O ministro afirmou, no entanto, que a substituição de técnicos por militares no Ministério da Saúde “extrapola a missão institucional das Forças Armadas”

  • Por Jovem Pan
  • 14/07/2020 11h08
Rosinei Coutinho/SCO/STF A declaração acontece após o Ministério da Defesa divulgar nota afirmando o empenho de Exército, Marinha e Força Aérea Brasileira (FAB) em preservar vidas durante a pandemia

O ministro Gilmar Mendes, do Supremo Tribunal Federal (STF), disse nesta terça-feira (14) que respeita as Forças Armadas, embora tenha criticado a formulação de políticas públicas de saúde por militares, em meio à pandemia de Covid-19. A declaração acontece após o Ministério da Defesa divulgar nota afirmando o empenho de Exército, Marinha e Força Aérea Brasileira (FAB) em preservar vidas durante a pandemia, rebatendo comentário Gilmar de que o “Exército se associou a um genocídio”, numa referência ao trabalho de militares no Ministério da Saúde.

No comunicado, a Defesa afirmou que a acusação é grave e que enviaria à Procuradoria-Geral da República (PGR) uma representação para adoção das medidas cabíveis a respeito das declarações do ministro.
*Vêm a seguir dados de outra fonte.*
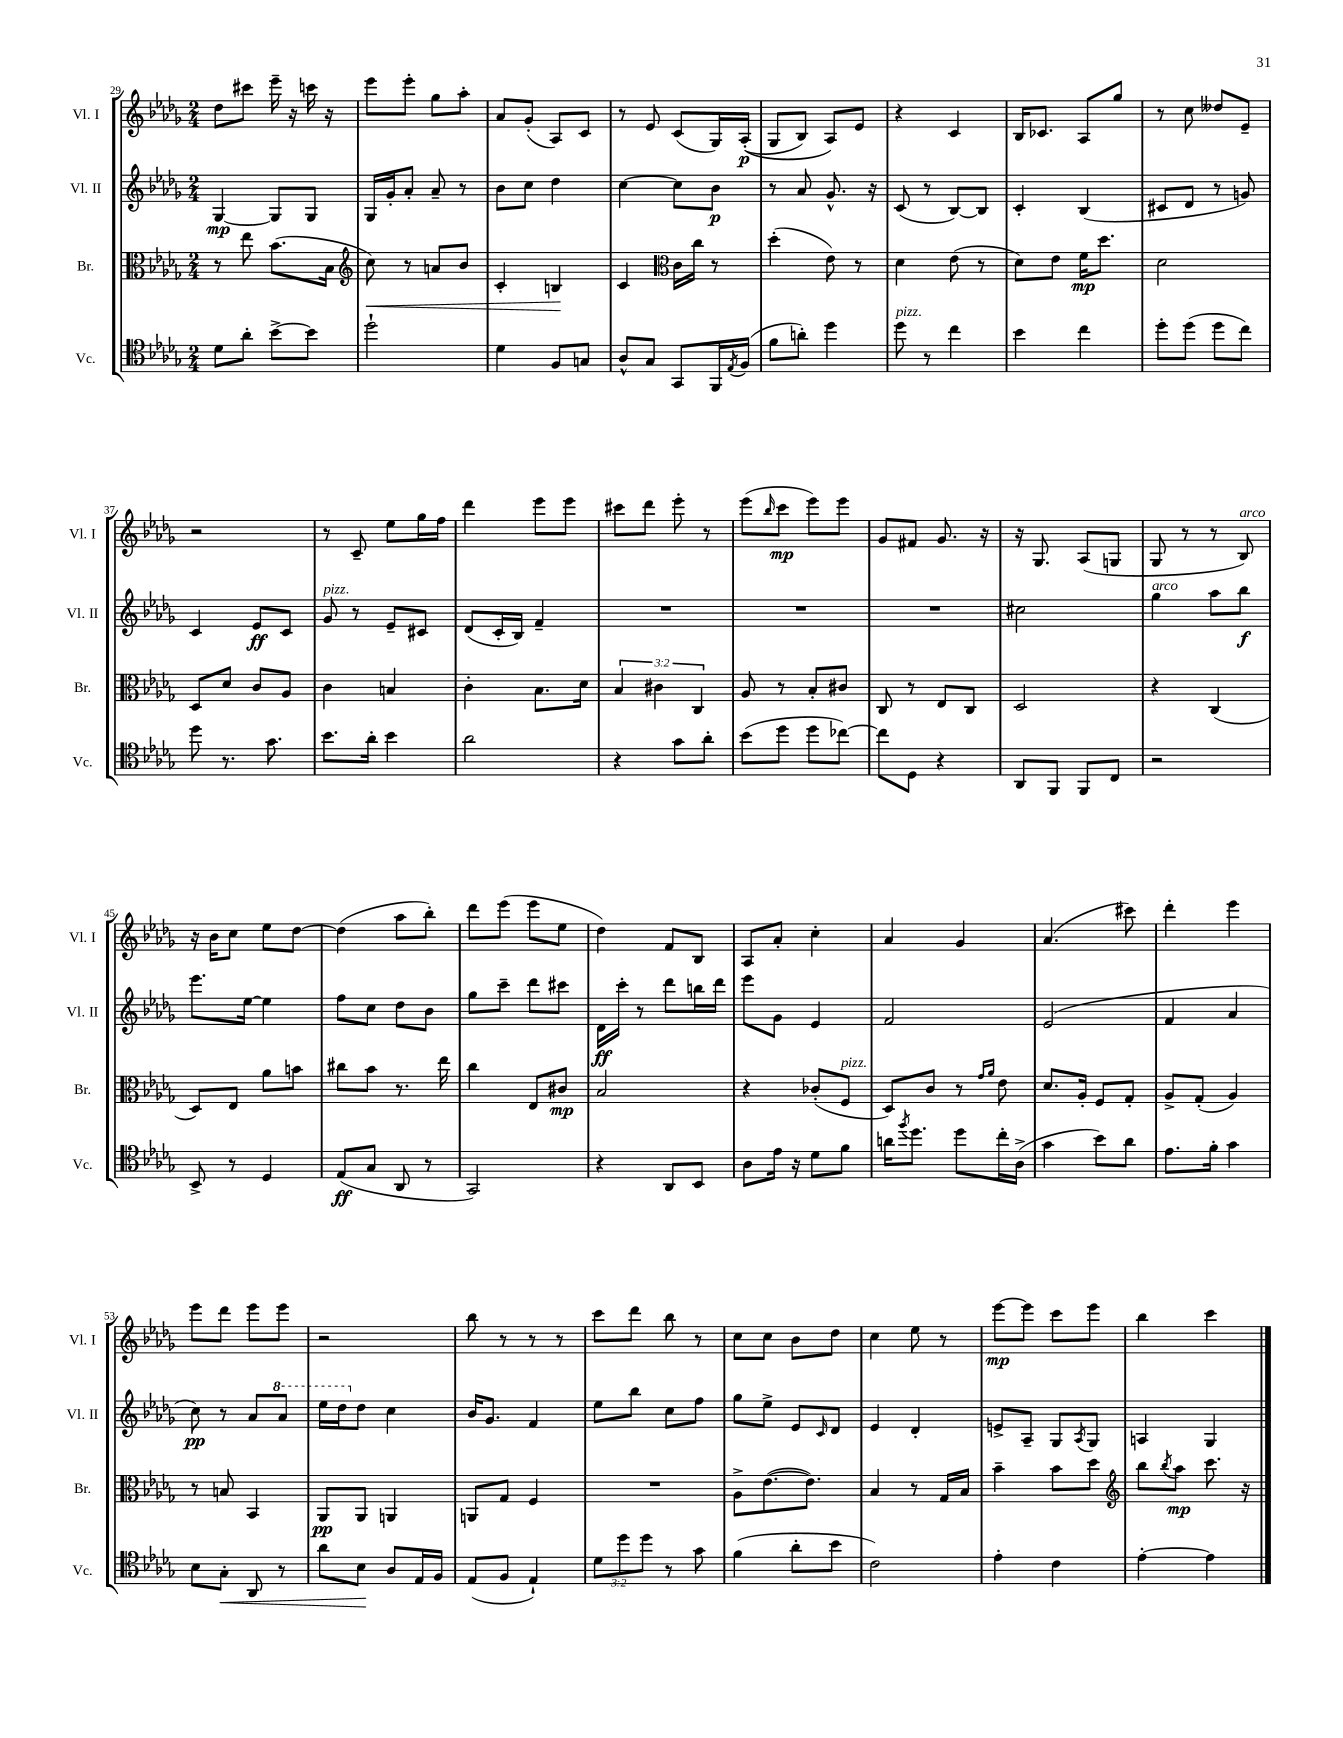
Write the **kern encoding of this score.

Em nota nesta terça, Mendes disse não ter atingido a honra de Exército, Marinha e FAB, e que nem mesmo citou estas duas últimas em seu comentário. “Apenas refutei e novamente refuto a decisão de se recrutarem militares para a formulação e execução de uma política de saúde que não tem se mostrado eficaz para evitar a morte de milhares de brasileiros”, escreveu o ministro.

Além disso, ainda no pronunciamento, o ministro afirmou que “vivemos um ponto de inflexão na nossa história republicana em que, além do espírito de solidariedade, devemos nos cercar de um juízo crítico sobre o papel atribuído às instituições de Estado no enfrentamento da maior crise sanitária e social do nosso tempo”.  Para ele, considerando o momento da pandemia da Covid-19, “a substituição de técnicos por militares nos postos-chave do Ministério da Saúde deixa de ser um apelo à excepcionalidade e extrapola a missão institucional das Forças Armadas”.